The publication online of documents seized at Osama bin Laden’s house underlines the gulf between western and jihadi thinking.
A cache of documents seized by US Navy Seals as they raided Osama bin Laden’s Abbotabad hideaway and now released online, give the impression of an ageing CEO trying to keep control of a fragmenting and fractious company.
Bin Laden isn’t happy about the activities of the Pakistani franchise– killing too many Muslims is bad for al-Qaeda’s image, he thinks.
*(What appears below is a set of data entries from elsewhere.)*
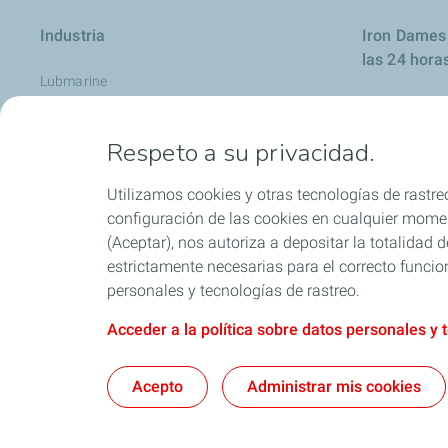
Industria
Iron Dames 
las 24 hora
Lubmarine
Aviación
Respeto a su privacidad.
Contáctenos
Descubra nuestra gama Agri
Utilizamos cookies y otras tecnologías de rastreo
Minería
configuración de las cookies en cualquier moment
(Aceptar), nos autoriza a depositar la totalidad
Grasas
estrictamente necesarias para el correcto funcio
Aceites hidráulicos
personales y tecnologías de rastreo.
Acceder a la política sobre datos personales y 
Términos y Condiciones 
Acepto
Administrar mis cookies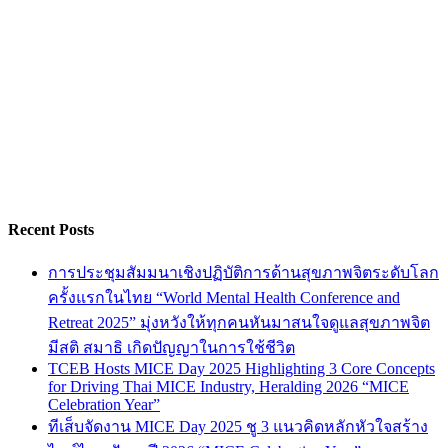
Recent Posts
การประชุมสัมมนาเชิงปฏิบัติการด้านสุขภาพจิตระดับโลก
ครั้งแรกในไทย “World Mental Health Conference and
Retreat 2025” มุ่งหวังให้ทุกคนหันมาสนใจดูแลสุขภาพจิต
มีสติ สมาธิ เกิดปัญญาในการใช้ชีวิต
TCEB Hosts MICE Day 2025 Highlighting 3 Core Concepts
for Driving Thai MICE Industry, Heralding 2026 “MICE
Celebration Year”
ทีเส็บจัดงาน MICE Day 2025 ชู 3 แนวคิดหลักหัวใจสร้าง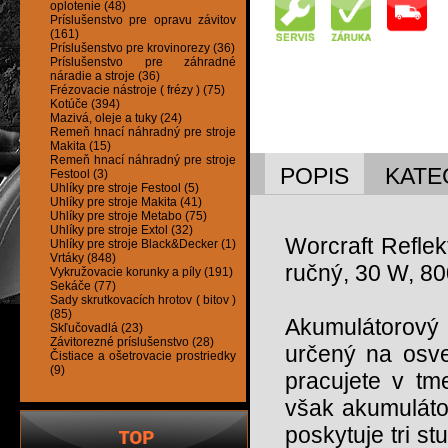
oplotenie (48)
Príslušenstvo pre opravu závitov
(161)
Príslušenstvo pre krovinorezy (36)
Príslušenstvo pre záhradné
náradie a stroje (36)
Frézovacie nástroje ( frézy ) (75)
Kotúče (394)
Mazivá, oleje a tuky (24)
Remeň hnací náhradný pre stroje
Makita (15)
Remeň hnací náhradný pre stroje
POPIS
KATE
Festool (3)
Uhlíky pre stroje Festool (5)
Uhlíky pre stroje Makita (41)
Uhlíky pre stroje Metabo (75)
Uhlíky pre stroje Extol (32)
Worcraft Refle
Uhlíky pre stroje Black&Decker (1)
Vrtáky (848)
ručný, 30 W, 8
Vykružovacie korunky a píly (191)
Sekáče (77)
Sady skrutkovacích hrotov ( bitov )
(85)
Akumulátorov
Skľučovadlá (23)
Závitorezné príslušenstvo (28)
určený na osve
Čistiace a ošetrovacie prostriedky
(9)
pracujete v tm
však akumulátor
poskytuje tri s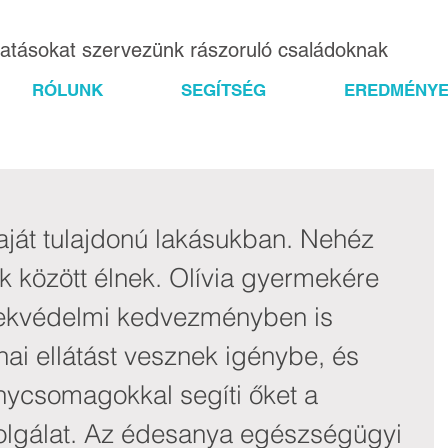
gatásokat szervezünk rászoruló családoknak
RÓLUNK
SEGÍTSÉG
EREDMÉNYE
saját tulajdonú lakásukban. Nehéz 
 között élnek. Olívia gyermekére 
ekvédelmi kedvezményben is 
ai ellátást vesznek igénybe, és 
ycsomagokkal segíti őket a 
lgálat. Az édesanya egészségügyi 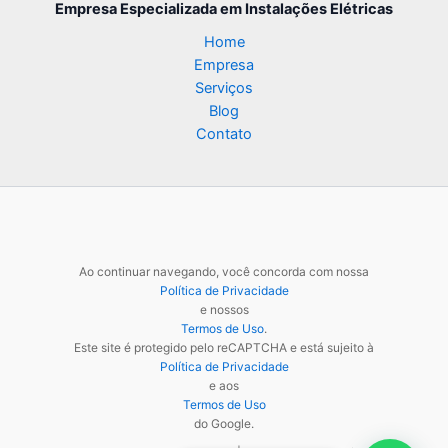
Empresa Especializada
em Instalações Elétricas
Home
Empresa
Serviços
Blog
Contato
Ao continuar navegando, você concorda com nossa
Política de Privacidade
e nossos
Termos de Uso
.
Este site é protegido pelo reCAPTCHA e está sujeito à
Política de Privacidade
e aos
Termos de Uso
do Google.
Likewise, he has his doubts about Al Shabaab in Somalia, and refuses to let them become part of al-Qaeda.
The focus should return to America, he says, and analyses exactly how, suggesting the targetting of General David Petraeus, the commanding officer in Afghanistan, because “he is the man of the hour in this last year of war, and killing him would alter the war’s path.” The biggest target is President Obama, as that would elevate Vice President Biden, who is “totally unprepared for that post, which will lead the US into a crisis.”
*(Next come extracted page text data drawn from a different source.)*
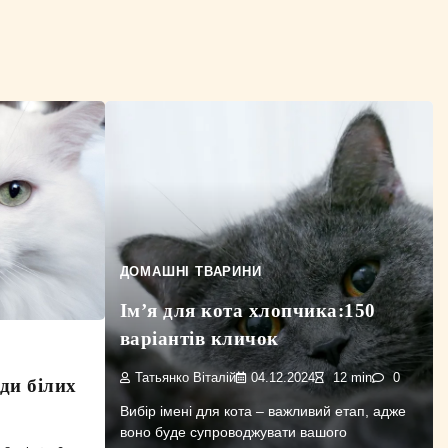
ДОМАШНІ ТВАРИНИ
Ім’я для кота хлопчика:150
варіантів кличок
Татьянко Віталій
04.12.2024
12 min
0
ди білих
Вибір імені для кота – важливий етап, адже
воно буде супроводжувати вашого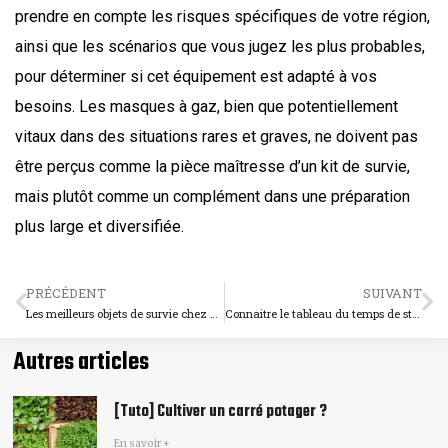
prendre en compte les risques spécifiques de votre région,
ainsi que les scénarios que vous jugez les plus probables,
pour déterminer si cet équipement est adapté à vos
besoins. Les masques à gaz, bien que potentiellement
vitaux dans des situations rares et graves, ne doivent pas
être perçus comme la pièce maîtresse d’un kit de survie,
mais plutôt comme un complément dans une préparation
plus large et diversifiée.
PRÉCÉDENT
SUIVANT
Les meilleurs objets de survie chez Brico depot
Connaitre le tableau du temps de stérilisation
Autres articles
[Tuto] Cultiver un carré potager​ ?
En savoir +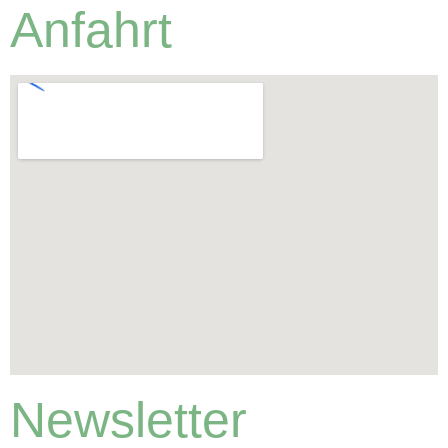
Anfahrt
Newsletter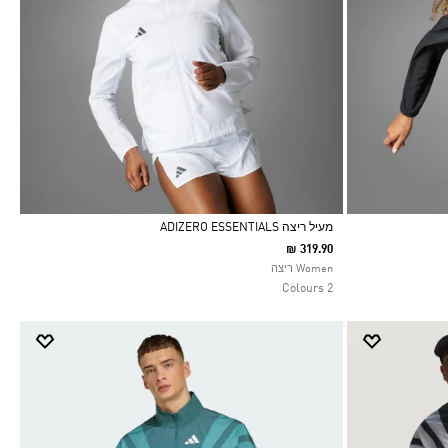
מעיל ריצה ADIZERO ESSENTIALS
₪ 319.90
Selected
Women ריצה
2 Colours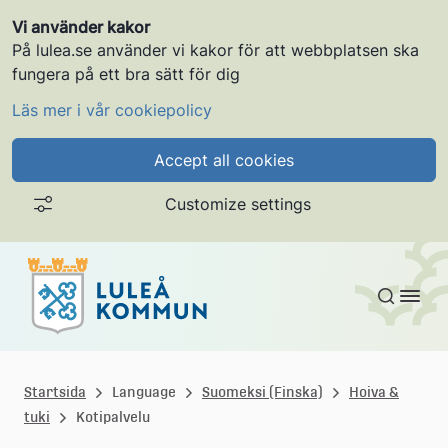
Vi använder kakor
På lulea.se använder vi kakor för att webbplatsen ska
fungera på ett bra sätt för dig
Läs mer i vår cookiepolicy
Accept all cookies
Customize settings
Gå till innehållet
L
u
Startsida
Language
Suomeksi (Finska)
Hoiva &
tuki
Kotipalvelu
l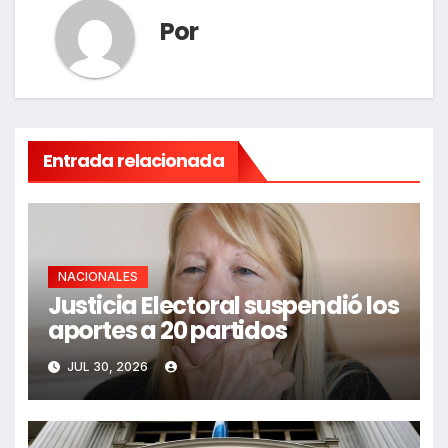
Por
Entrada relacionada
NACIONALES
Justicia Electoral suspendió los
aportes a 20 partidos
JUL 30, 2026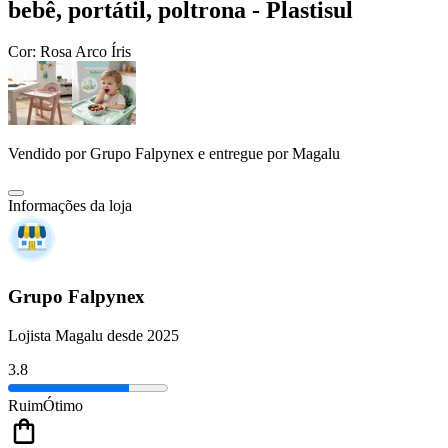
bebê, portátil, poltrona - Plastisul
Cor:
Rosa Arco Íris
Vendido por
Grupo Falpynex
e entregue por
Magalu
Informações da loja
Grupo Falpynex
Lojista Magalu desde 2025
3.8
Ruim
Ótimo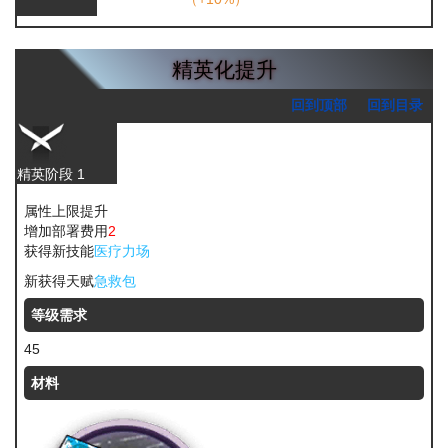
精英化提升
回到顶部
回到目录
精英阶段 1
属性上限提升
增加部署费用
2
获得新技能
医疗力场
新获得天赋
急救包
等级需求
45
材料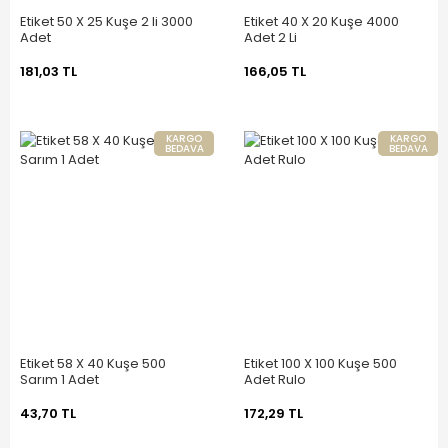
Etiket 50 X 25 Kuşe 2 li 3000
Etiket 40 X 20 Kuşe 4000
Adet
Adet 2 Li
181,03 TL
166,05 TL
KARGO
KARGO
BEDAVA
BEDAVA
Etiket 58 X 40 Kuşe 500
Etiket 100 X 100 Kuşe 500
Sarım 1 Adet
Adet Rulo
43,70 TL
172,29 TL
Bin Laden frets over the actions of Faisal Shahzad who tried and failed to blow up Times Square in New York in May 2010. The problem, to bin Laden’s way of thinking, is that Shahzad must have sworn an oath to obtain US citizenship, and no good Muslim should go against an oath, as it “does not fall under permissible lying to the enemy.” Again, he’s worried about their image, and wants “to remove the suspicion that jihadis violate their oath.”
It’s an example of the gulf between western and jihadi thinking. When I was interviewing jihadis in Libya last year I struggled to understand that they make no distinction between civilians and soldiers – the distinction is between Muslims and non-Muslims. The idea of compromise with a political enemy is an anathema because they believe they are following God’s law, which is absolute.
Yet in other ways, the documents reveal an organisation with internal squabbles and dilemmas like any other. An advisor muses over the best way to promote Al Qaeda during the 10th anniversary of the 9/11 attacks. The Independent Middle East correspondent Robert Fisk might be a good conduit for their message, he thinks. Fox News, he writes “falls into the abyss…and lacks neutrality” so he’d rather go for MSNBC or even ABC.
Bin Laden is much concerned with the fate of his many sons and daughters, who are spread all over the world. One daughter is under house arrest in Iran. He hopes a son will go to the Gulf state of Qatar. With his three wives and sundry small children, he hid in his house in Abbotabad, able to walk round the courtyard only once a day, spending much of his time watching videos and sending and receiving messages by courier. In the outside world, al-Qaeda was spinning out of his control – his exhortations to change tactics, or return to his original vision, largely ignored.